D’autre part, il y a les drogues qui répondent aux besoins de l’âme. L’âme a besoin de souffler, parfois. C’est pour cela toutes ces fêtes où l’on cesse d’être nous-mêmes, telles ces fêtes où l’on se déguisent, où l’on se transforme, où l’on adopte la condition inverse.

Malgré ces suspensions possibles de la vie, en général la vie qu’on éprouve elle la seule vérité, elle est un don qu’on ne peut refuser, éprouvée quotidiennement dans notre chair.

Malgré tout il reste la vie.

LA VIE EST L’ATTENTE DES ATTENTES.

Je dirais, un brin provocateur, que l’inconnu qui bat Czentovic* est moins vivant que les millions de Primo Levi de 1940 à 1945. Zweig l’explique très bien.

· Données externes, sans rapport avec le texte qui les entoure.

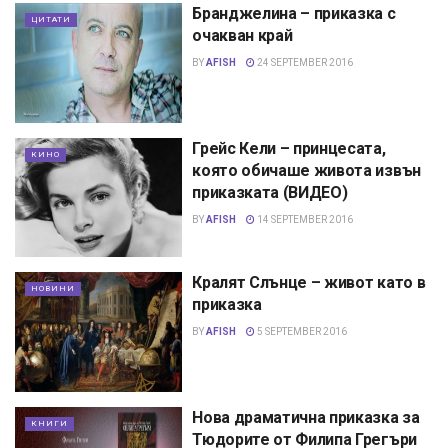
Бранджелина – приказка с
ЦИТАТИ
очакван край
BY
AFISH
24 SEPTEMBER 2016
Грейс Кели – принцесата,
КИНО
която обичаше живота извън
приказката (ВИДЕО)
BY
AFISH
14 SEPTEMBER 2016
Кралят Слънце – живот като в
НОВИНИ
приказка
BY
AFISH
5 SEPTEMBER 2016
Нова драматична приказка за
КНИГИ
Тюдорите от Филипа Грегъри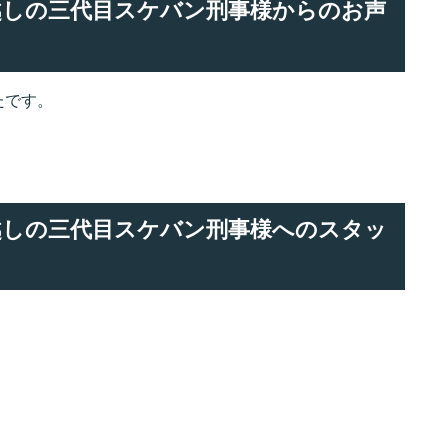
でお越しの三代目スケバン刑事様からのお声
たです。
でお越しの三代目スケバン刑事様へのスタッ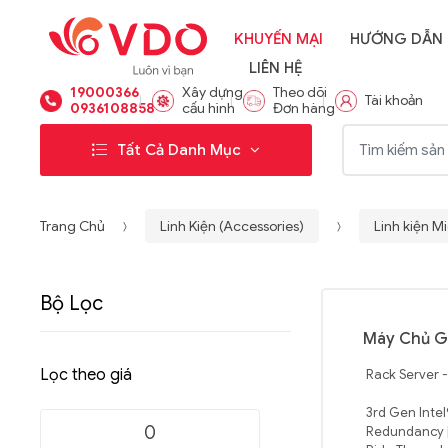
KHUYẾN MẠI
HƯỚNG DẪN
LIÊN HỆ
19000366
Xây dựng
Theo dõi
Tài khoản
0936108858
cấu hình
Đơn hàng
Từ khóa:
Tất Cả Danh Mục
Trang Chủ
Linh Kiện (Accessories)
Linh kiện M
Bộ Lọc
Máy Chủ G
Lọc theo giá
Rack Server 
3rd Gen Intel
Redundancy |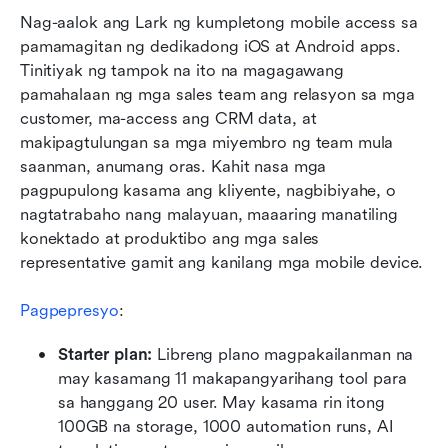
Nag-aalok ang Lark ng kumpletong mobile access sa 
pamamagitan ng dedikadong iOS at Android apps. 
Tinitiyak ng tampok na ito na magagawang 
pamahalaan ng mga sales team ang relasyon sa mga 
customer, ma-access ang CRM data, at 
makipagtulungan sa mga miyembro ng team mula 
saanman, anumang oras. Kahit nasa mga 
pagpupulong kasama ang kliyente, nagbibiyahe, o 
nagtatrabaho nang malayuan, maaaring manatiling 
konektado at produktibo ang mga sales 
representative gamit ang kanilang mga mobile device.
Pagpepresyo
:
Starter plan:
 Libreng plano magpakailanman na 
may kasamang 11 makapangyarihang tool para 
sa hanggang 20 user. May kasama rin itong 
100GB na storage, 1000 automation runs, AI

Dans ce cas, la non-vie, ou l’amoindrissement du champ de la vie est terrible.

Vous connaissez sans doute la méditation dans la pratique du bouddhisme. Schopenhauer dit qu’elle peut permettre à prendre le contre-pied du vouloir-vivre, à nous anesthésier de toute souffrance (c’est-à-dire désir inassouvie) .

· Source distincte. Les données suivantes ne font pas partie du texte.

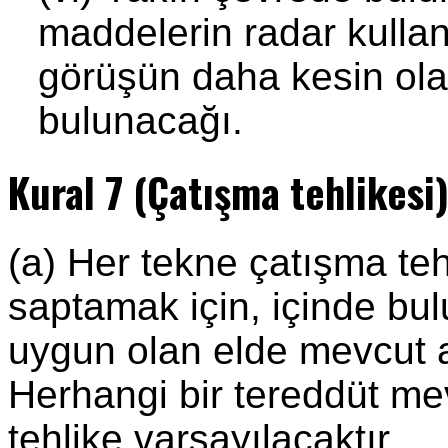
maddelerin radar kulla
görüşün daha kesin ol
bulunacağı.
Kural 7 (Çatışma tehlikesi
(a) Her tekne çatışma teh
saptamak için, içinde bu
uygun olan elde mevcut a
Herhangi bir tereddüt mev
tehlike varsayılacaktır.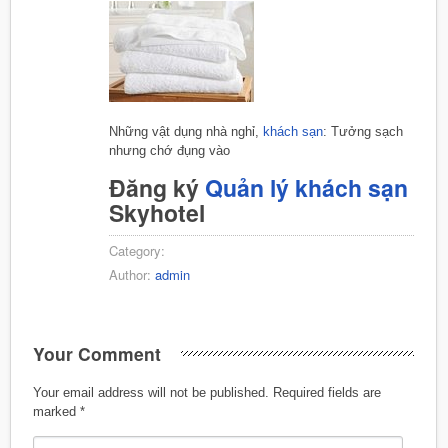
Những vật dụng nhà nghỉ,
khách sạn
: Tưởng sạch
nhưng chớ đụng vào
Đăng ký
Quản lý khách sạn
Skyhotel
Category:
Author:
admin
Your Comment
Your email address will not be published.
Required fields are
marked
*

De même pour la contemplation de l’œuvre d’art. Photologie de la vérité, de l’essence des choses.

Je propose la lecture -on y a trop rarement pensé- comme moyen d’extinction intermédiaire de la vie. La contemplation est en général trop brève pour remédier à nos maux durablement. La méditation demande un effort constant, c’est carrément une façon de vivre. Ainsi la lecture peut être un stade intéressant pour ceux qui ne sont ni flemmards, no héroïquement constant dans leurs comportements.

Lire, c’est suspendre sa vie, donc toutes ses attentes. En échange, on empreinte les aventures et les pensées des autres. Mais lire l’histoire d’un torturé ne nous blesse pas dans notre chair. Lire n’est pas la vie. Elle est une mise à distance de la vie en nous éloignant nous même de notre corps.

C’est pourquoi j’aime tant lire. Je n’ai pas le temps de penser à moi-même. Je devient vraiment un autre.

Mais je ne suis ni un drogué ni un fêtard. Je n'aime pas ces solutions. Elle tient aux écorchés tellement vifs qu'ils ne veulent plus de contenu lors de la suspension de la vie. Lire c'est s'abandonner momentanément pour autre chose. La fête, la drogue, c'est s'abandonner momentanément pour rien.